• [Job] Copy the records exactly, leaving out every picture.
---------- Input data
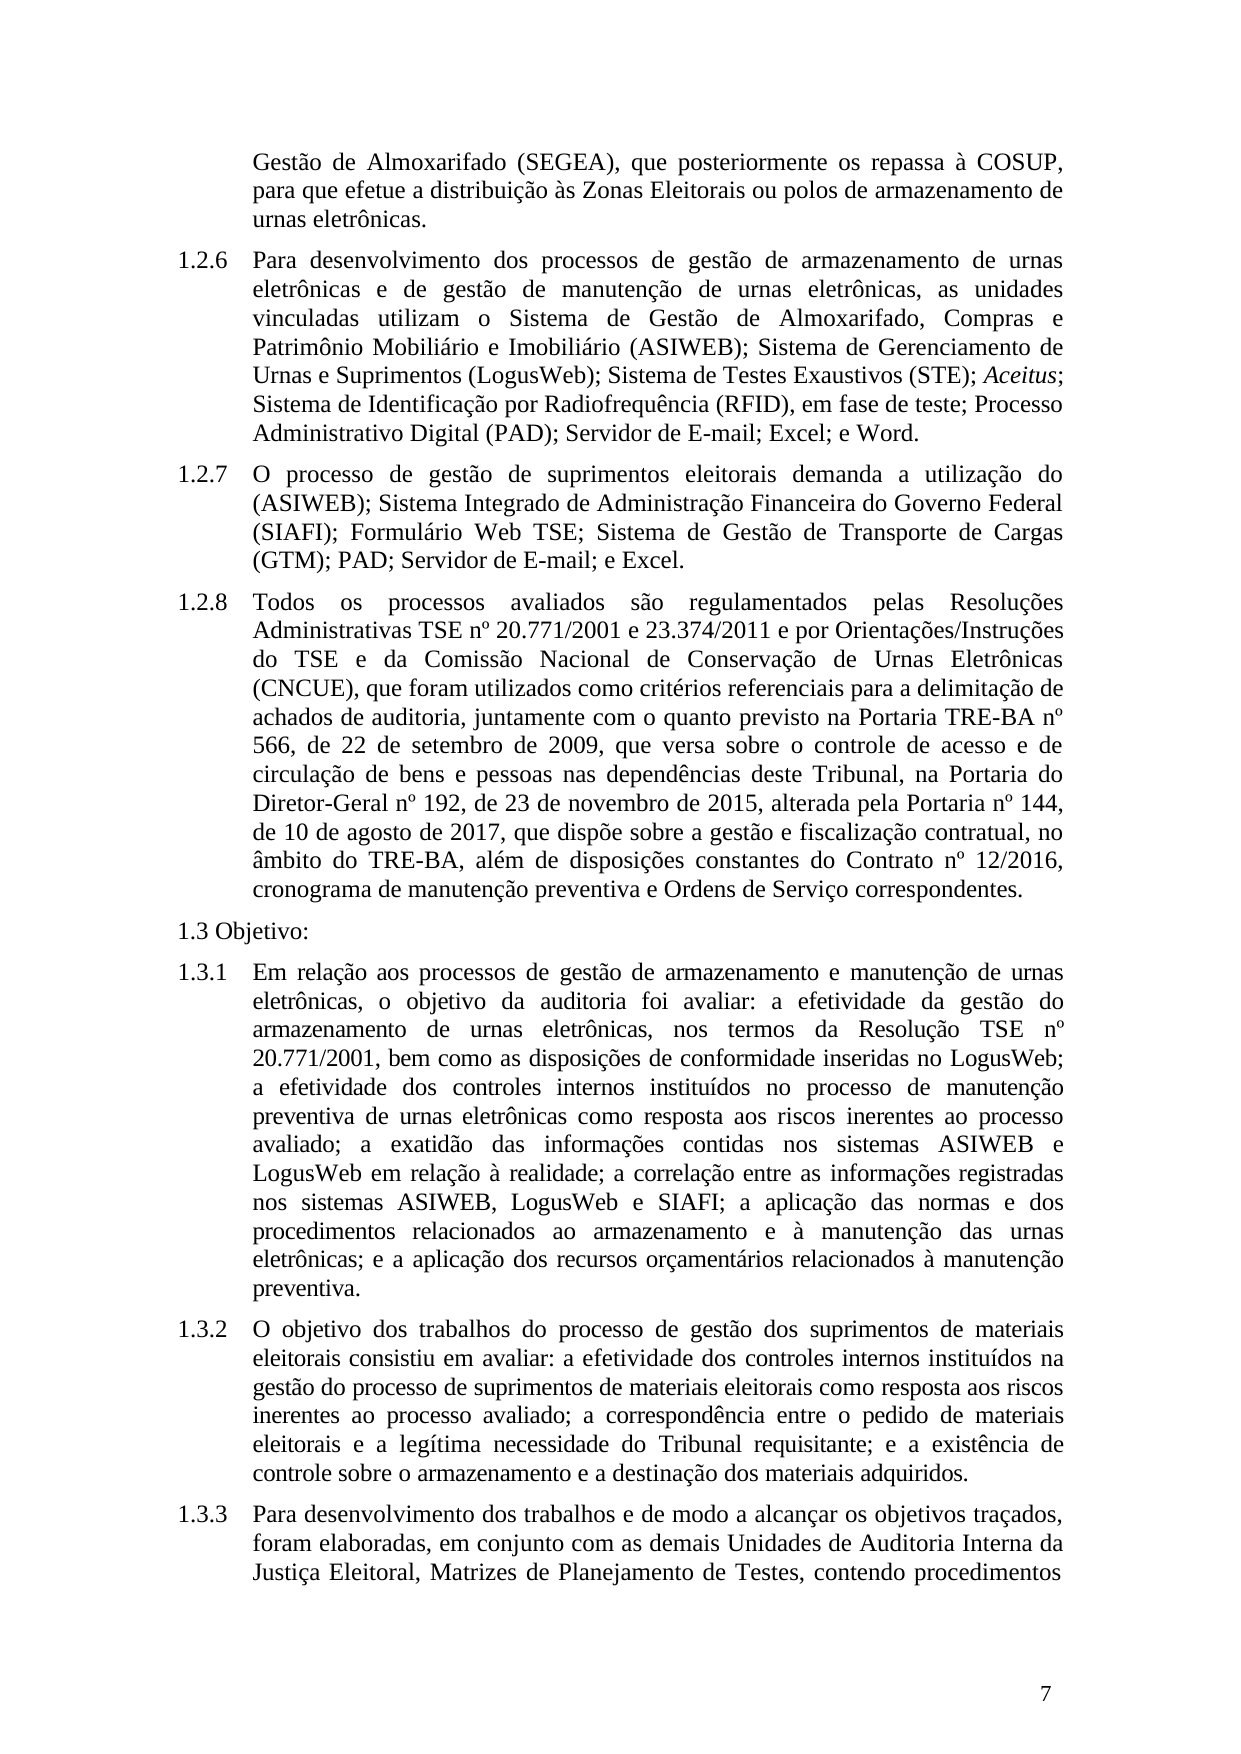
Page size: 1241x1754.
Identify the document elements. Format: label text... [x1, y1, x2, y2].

text Gestão de Almoxarifado (SEGEA), que posteriormente os repassa à COSUP, para que efetue a distribuição às Zonas Eleitorais ou polos de armazenamento de urnas eletrônicas. [252, 147, 1064, 233]
list Para desenvolvimento dos processos de gestão de armazenamento de urnas eletrônicas e de gestão de manutenção de urnas eletrônicas, as unidades vinculadas utilizam o Sistema de Gestão de Almoxarifado, Compras e Patrimônio Mobiliário e Imobiliário (ASIWEB); Sistema de Gerenciamento de Urnas e Suprimentos (LogusWeb); Sistema de Testes Exaustivos (STE); Aceitus; Sistema de Identificação por Radiofrequência (RFID), em fase de teste; Processo Administrativo Digital (PAD); Servidor de E-mail; Excel; e Word. [177, 246, 1064, 447]
list O processo de gestão de suprimentos eleitorais demanda a utilização do (ASIWEB); Sistema Integrado de Administração Financeira do Governo Federal (SIAFI); Formulário Web TSE; Sistema de Gestão de Transporte de Cargas (GTM); PAD; Servidor de E-mail; e Excel. [177, 459, 1064, 574]
list Para desenvolvimento dos trabalhos e de modo a alcançar os objetivos traçados, foram elaboradas, em conjunto com as demais Unidades de Auditoria Interna da Justiça Eleitoral, Matrizes de Planejamento de Testes, contendo procedimentos [177, 1499, 1064, 1586]
list Todos os processos avaliados são regulamentados pelas Resoluções Administrativas TSE nº 20.771/2001 e 23.374/2011 e por Orientações/Instruções do TSE e da Comissão Nacional de Conservação de Urnas Eletrônicas (CNCUE), que foram utilizados como critérios referenciais para a delimitação de achados de auditoria, juntamente com o quanto previsto na Portaria TRE-BA nº 566, de 22 de setembro de 2009, que versa sobre o controle de acesso e de circulação de bens e pessoas nas dependências deste Tribunal, na Portaria do Diretor-Geral nº 192, de 23 de novembro de 2015, alterada pela Portaria nº 144, de 10 de agosto de 2017, que dispõe sobre a gestão e fiscalização contratual, no âmbito do TRE-BA, além de disposições constantes do Contrato nº 12/2016, cronograma de manutenção preventiva e Ordens de Serviço correspondentes. [177, 587, 1064, 903]
list Objetivo: [177, 916, 1105, 944]
list O objetivo dos trabalhos do processo de gestão dos suprimentos de materiais eleitorais consistiu em avaliar: a efetividade dos controles internos instituídos na gestão do processo de suprimentos de materiais eleitorais como resposta aos riscos inerentes ao processo avaliado; a correspondência entre o pedido de materiais eleitorais e a legítima necessidade do Tribunal requisitante; e a existência de controle sobre o armazenamento e a destinação dos materiais adquiridos. [177, 1314, 1064, 1487]
list Em relação aos processos de gestão de armazenamento e manutenção de urnas eletrônicas, o objetivo da auditoria foi avaliar: a efetividade da gestão do armazenamento de urnas eletrônicas, nos termos da Resolução TSE nº 20.771/2001, bem como as disposições de conformidade inseridas no LogusWeb; a efetividade dos controles internos instituídos no processo de manutenção preventiva de urnas eletrônicas como resposta aos riscos inerentes ao processo avaliado; a exatidão das informações contidas nos sistemas ASIWEB e LogusWeb em relação à realidade; a correlação entre as informações registradas nos sistemas ASIWEB, LogusWeb e SIAFI; a aplicação das normas e dos procedimentos relacionados ao armazenamento e à manutenção das urnas eletrônicas; e a aplicação dos recursos orçamentários relacionados à manutenção preventiva. [177, 957, 1064, 1302]
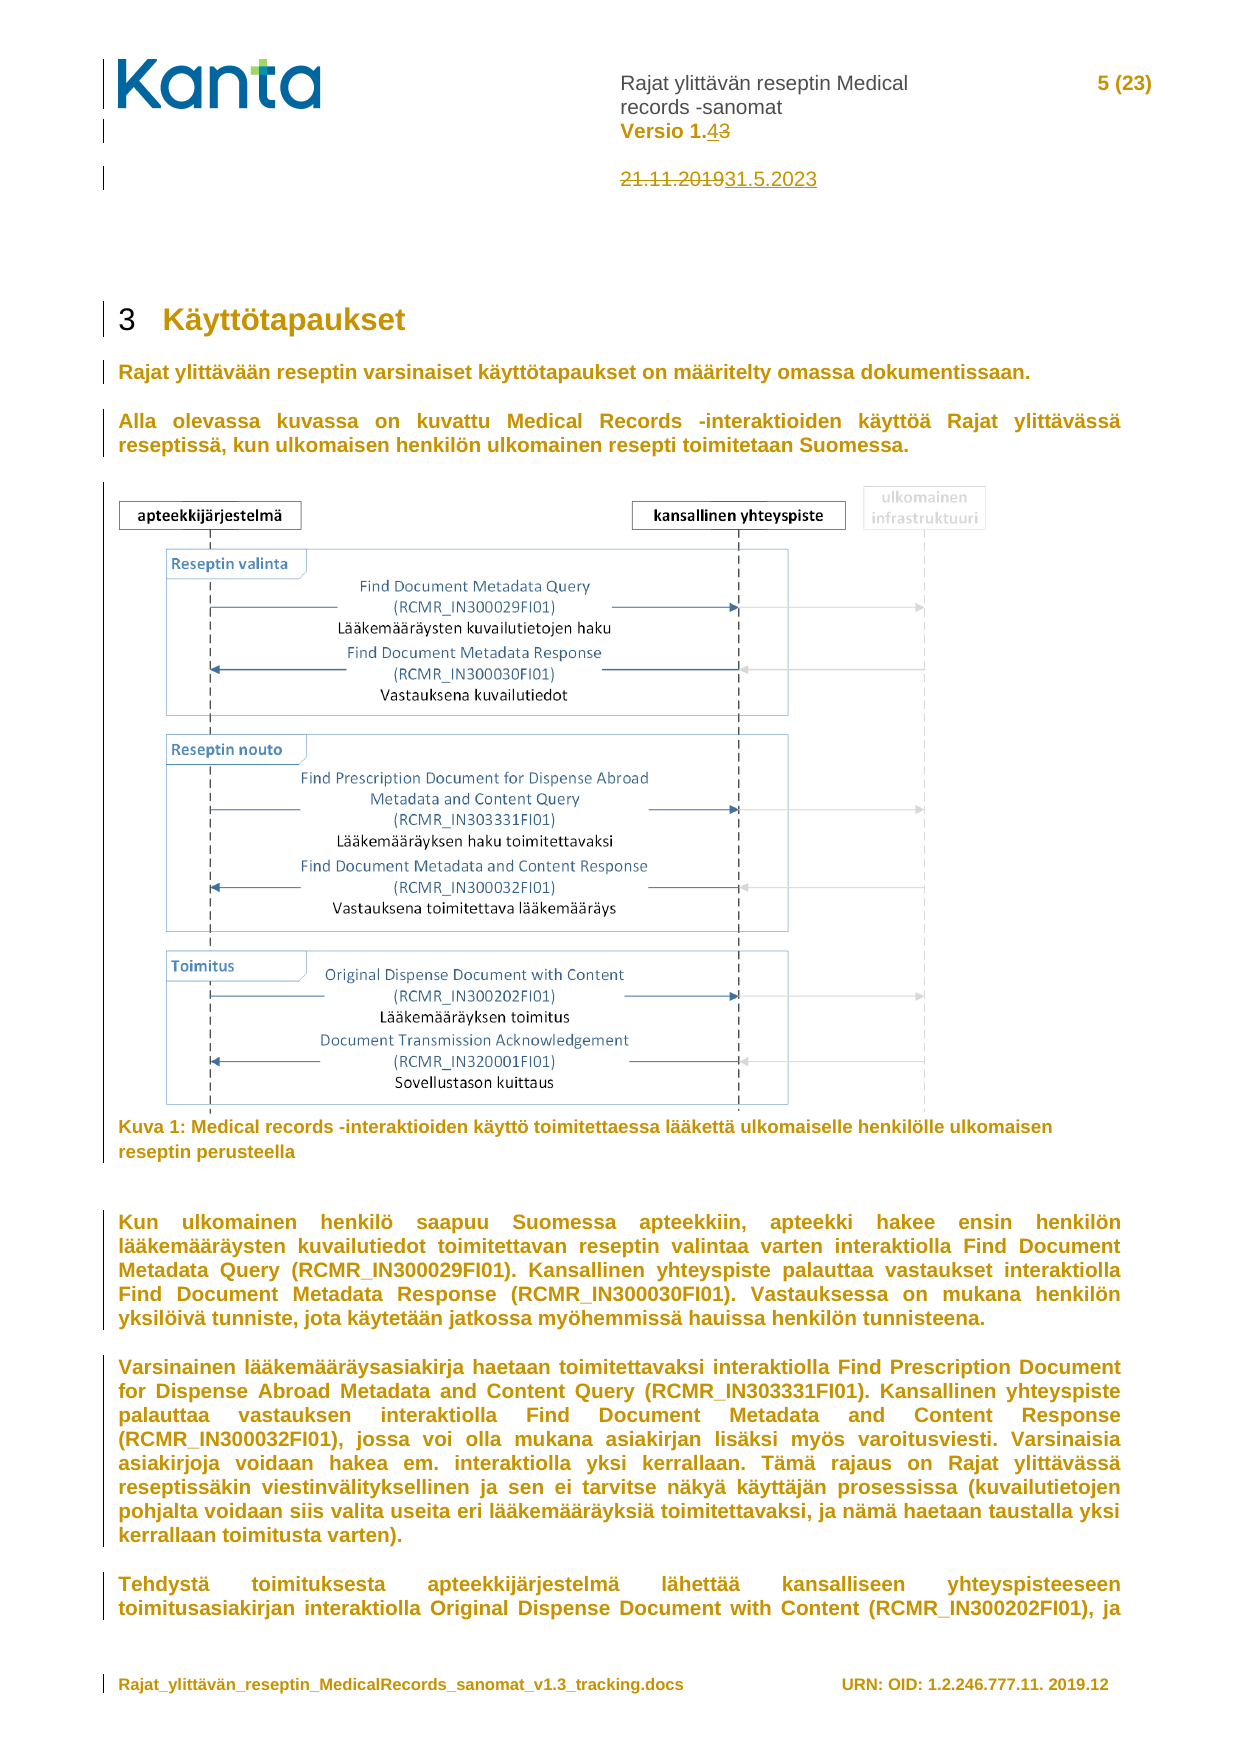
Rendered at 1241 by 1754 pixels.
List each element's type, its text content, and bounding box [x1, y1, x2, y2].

text Alla olevassa kuvassa on kuvattu Medical Records -interaktioiden käyttöä Rajat ylittävässä reseptissä, kun ulkomaisen henkilön ulkomainen resepti toimitetaan Suomessa. [118, 409, 1122, 457]
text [118, 1572, 1122, 1619]
text Varsinainen lääkemääräysasiakirja haetaan toimitettavaksi interaktiolla Find Prescription Document for Dispense Abroad Metadata and Content Query (RCMR_IN303331FI01). Kansallinen yhteyspiste palauttaa vastauksen interaktiolla Find Document Metadata and Content Response (RCMR_IN300032FI01), jossa voi olla mukana asiakirjan lisäksi myös varoitusviesti. Varsinaisia asiakirjoja voidaan hakea em. interaktiolla yksi kerrallaan. Tämä rajaus on Rajat ylittävässä reseptissäkin viestinvälityksellinen ja sen ei tarvitse näkyä käyttäjän prosessissa (kuvailutietojen pohjalta voidaan siis valita useita eri lääkemääräyksiä toimitettavaksi, ja nämä haetaan taustalla yksi kerrallaan toimitusta varten). [118, 1355, 1122, 1547]
picture [118, 59, 321, 109]
picture [118, 481, 987, 1114]
text Kuva 1: Medical records -interaktioiden käyttö toimitettaessa lääkettä ulkomaiselle henkilölle ulkomaisen reseptin perusteella [118, 1113, 1122, 1163]
subtitle Käyttötapaukset [118, 301, 1122, 337]
text Rajat ylittävään reseptin varsinaiset käyttötapaukset on määritelty omassa dokumentissaan. [118, 360, 1122, 384]
text Kun ulkomainen henkilö saapuu Suomessa apteekkiin, apteekki hakee ensin henkilön lääkemääräysten kuvailutiedot toimitettavan reseptin valintaa varten interaktiolla Find Document Metadata Query (RCMR_IN300029FI01). Kansallinen yhteyspiste palauttaa vastaukset interaktiolla Find Document Metadata Response (RCMR_IN300030FI01). Vastauksessa on mukana henkilön yksilöivä tunniste, jota käytetään jatkossa myöhemmissä hauissa henkilön tunnisteena. [118, 1210, 1122, 1330]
--------------------
• [Problem solution]
Page size: 1241x1754.
Identify the document elements. Format: label text... [x1, y1, x2, y2].

text Gestão de Almoxarifado (SEGEA), que posteriormente os repassa à COSUP, para que efetue a distribuição às Zonas Eleitorais ou polos de armazenamento de urnas eletrônicas. [252, 147, 1064, 233]
list Para desenvolvimento dos processos de gestão de armazenamento de urnas eletrônicas e de gestão de manutenção de urnas eletrônicas, as unidades vinculadas utilizam o Sistema de Gestão de Almoxarifado, Compras e Patrimônio Mobiliário e Imobiliário (ASIWEB); Sistema de Gerenciamento de Urnas e Suprimentos (LogusWeb); Sistema de Testes Exaustivos (STE); Aceitus; Sistema de Identificação por Radiofrequência (RFID), em fase de teste; Processo Administrativo Digital (PAD); Servidor de E-mail; Excel; e Word. [177, 246, 1064, 447]
list O processo de gestão de suprimentos eleitorais demanda a utilização do (ASIWEB); Sistema Integrado de Administração Financeira do Governo Federal (SIAFI); Formulário Web TSE; Sistema de Gestão de Transporte de Cargas (GTM); PAD; Servidor de E-mail; e Excel. [177, 459, 1064, 574]
list Para desenvolvimento dos trabalhos e de modo a alcançar os objetivos traçados, foram elaboradas, em conjunto com as demais Unidades de Auditoria Interna da Justiça Eleitoral, Matrizes de Planejamento de Testes, contendo procedimentos [177, 1499, 1064, 1586]
list Todos os processos avaliados são regulamentados pelas Resoluções Administrativas TSE nº 20.771/2001 e 23.374/2011 e por Orientações/Instruções do TSE e da Comissão Nacional de Conservação de Urnas Eletrônicas (CNCUE), que foram utilizados como critérios referenciais para a delimitação de achados de auditoria, juntamente com o quanto previsto na Portaria TRE-BA nº 566, de 22 de setembro de 2009, que versa sobre o controle de acesso e de circulação de bens e pessoas nas dependências deste Tribunal, na Portaria do Diretor-Geral nº 192, de 23 de novembro de 2015, alterada pela Portaria nº 144, de 10 de agosto de 2017, que dispõe sobre a gestão e fiscalização contratual, no âmbito do TRE-BA, além de disposições constantes do Contrato nº 12/2016, cronograma de manutenção preventiva e Ordens de Serviço correspondentes. [177, 587, 1064, 903]
list Objetivo: [177, 916, 1105, 944]
list O objetivo dos trabalhos do processo de gestão dos suprimentos de materiais eleitorais consistiu em avaliar: a efetividade dos controles internos instituídos na gestão do processo de suprimentos de materiais eleitorais como resposta aos riscos inerentes ao processo avaliado; a correspondência entre o pedido de materiais eleitorais e a legítima necessidade do Tribunal requisitante; e a existência de controle sobre o armazenamento e a destinação dos materiais adquiridos. [177, 1314, 1064, 1487]
list Em relação aos processos de gestão de armazenamento e manutenção de urnas eletrônicas, o objetivo da auditoria foi avaliar: a efetividade da gestão do armazenamento de urnas eletrônicas, nos termos da Resolução TSE nº 20.771/2001, bem como as disposições de conformidade inseridas no LogusWeb; a efetividade dos controles internos instituídos no processo de manutenção preventiva de urnas eletrônicas como resposta aos riscos inerentes ao processo avaliado; a exatidão das informações contidas nos sistemas ASIWEB e LogusWeb em relação à realidade; a correlação entre as informações registradas nos sistemas ASIWEB, LogusWeb e SIAFI; a aplicação das normas e dos procedimentos relacionados ao armazenamento e à manutenção das urnas eletrônicas; e a aplicação dos recursos orçamentários relacionados à manutenção preventiva. [177, 957, 1064, 1302]
Rendered at 1241 by 1754 pixels.
List each element's type, its text content, and bounding box [x1, y1, x2, y2].

text Alla olevassa kuvassa on kuvattu Medical Records -interaktioiden käyttöä Rajat ylittävässä reseptissä, kun ulkomaisen henkilön ulkomainen resepti toimitetaan Suomessa. [118, 409, 1122, 457]
text [118, 1572, 1122, 1619]
text Varsinainen lääkemääräysasiakirja haetaan toimitettavaksi interaktiolla Find Prescription Document for Dispense Abroad Metadata and Content Query (RCMR_IN303331FI01). Kansallinen yhteyspiste palauttaa vastauksen interaktiolla Find Document Metadata and Content Response (RCMR_IN300032FI01), jossa voi olla mukana asiakirjan lisäksi myös varoitusviesti. Varsinaisia asiakirjoja voidaan hakea em. interaktiolla yksi kerrallaan. Tämä rajaus on Rajat ylittävässä reseptissäkin viestinvälityksellinen ja sen ei tarvitse näkyä käyttäjän prosessissa (kuvailutietojen pohjalta voidaan siis valita useita eri lääkemääräyksiä toimitettavaksi, ja nämä haetaan taustalla yksi kerrallaan toimitusta varten). [118, 1355, 1122, 1547]
picture [118, 59, 321, 109]
picture [118, 481, 987, 1114]
text Kuva 1: Medical records -interaktioiden käyttö toimitettaessa lääkettä ulkomaiselle henkilölle ulkomaisen reseptin perusteella [118, 1113, 1122, 1163]
subtitle Käyttötapaukset [118, 301, 1122, 337]
text Rajat ylittävään reseptin varsinaiset käyttötapaukset on määritelty omassa dokumentissaan. [118, 360, 1122, 384]
text Kun ulkomainen henkilö saapuu Suomessa apteekkiin, apteekki hakee ensin henkilön lääkemääräysten kuvailutiedot toimitettavan reseptin valintaa varten interaktiolla Find Document Metadata Query (RCMR_IN300029FI01). Kansallinen yhteyspiste palauttaa vastaukset interaktiolla Find Document Metadata Response (RCMR_IN300030FI01). Vastauksessa on mukana henkilön yksilöivä tunniste, jota käytetään jatkossa myöhemmissä hauissa henkilön tunnisteena. [118, 1210, 1122, 1330]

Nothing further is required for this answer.